Aujourd'hui Sri-Lanka reste le principal producteur suivi des Seychelles.
DE L'ORIGINE MYSTERIEUSE DES ÉPICES...
Si les auteurs classiques savaient distinguer entre les différentes espèces de cannelle par contre leurs connaissances géographiques était bien minces. Dans le monde gréco-romain, la provenance de la cannelle semblait fort mystérieuse aux yeux des anciens peuples de la Méditerranée. Le mystère de l'origine de la cannelle ne pouvait qu'augmenter son attrait et justifier son prix exorbitant.

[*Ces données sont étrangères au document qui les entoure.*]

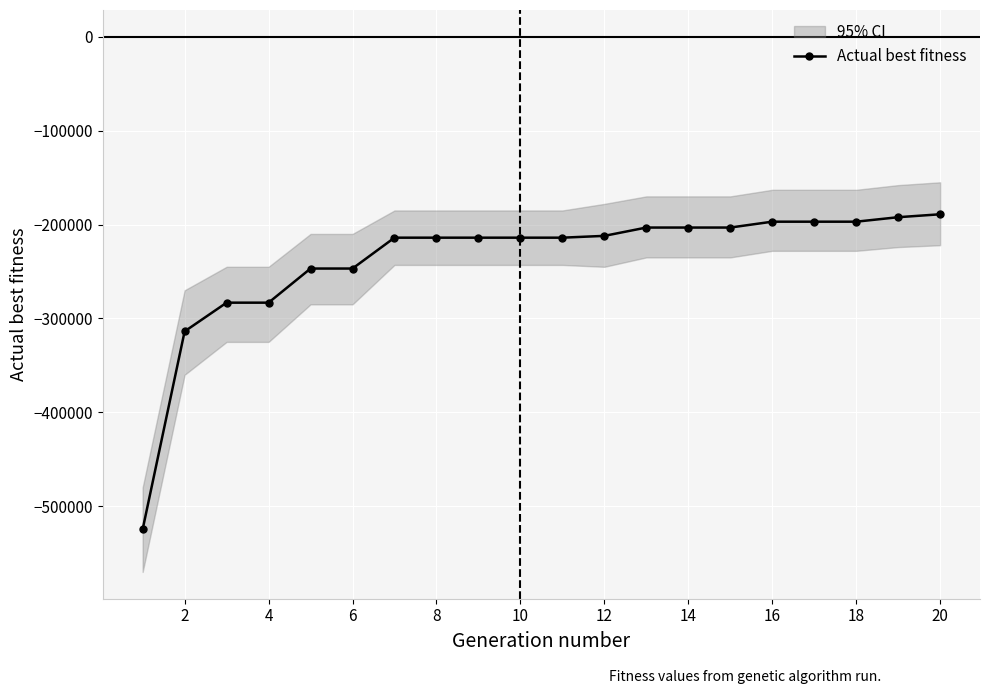

True or false: there are more than 2 points higher than both neighbors.

False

Venait-elle d'Arabie, d'Ethiopie ou de plus loin encore?
LA GUERRE DE LA CANNELLE...
Pourquoi payer si cher des intermédiaires, comme ces Vénitiens ou ces Gênois rapaces, et ne pas empocher tous les profits se demandent les Portugais? De janvier 1506 date à laquelle ils débarquent à Calicut avec à leur tête Vasco de Gama au mois de juin de l'année suivante, la comptabilité de la vente des épices à Lisbonne mentionne 31 quintaux de maniguette venant d'Afrique à 8 cruzados le quintal, 12 717 de poivre asiatique à 22 le quintal, et 177 quintaux de cannelle à 32 cruzados le quintal. Trois mois leur ont été nécessaires pour charger leurs navires des précieuses épices, poivre, cannelle, grofle, gingembre... qu'ils embarquent à Calicut. En 1523 il se vend à Lisbonne en un seul jour sept cent mille cruzeros d'épices et de drogues aromatiques et la marché de Venise est en chute libre. A partir de 1536, date où l'occupation de Ceylan par les Portugais est effective, les petits souverains locaux doivent payer bon gré mal gré tribut à l'occupant. Et en quoi consiste-t-il? En cannelle.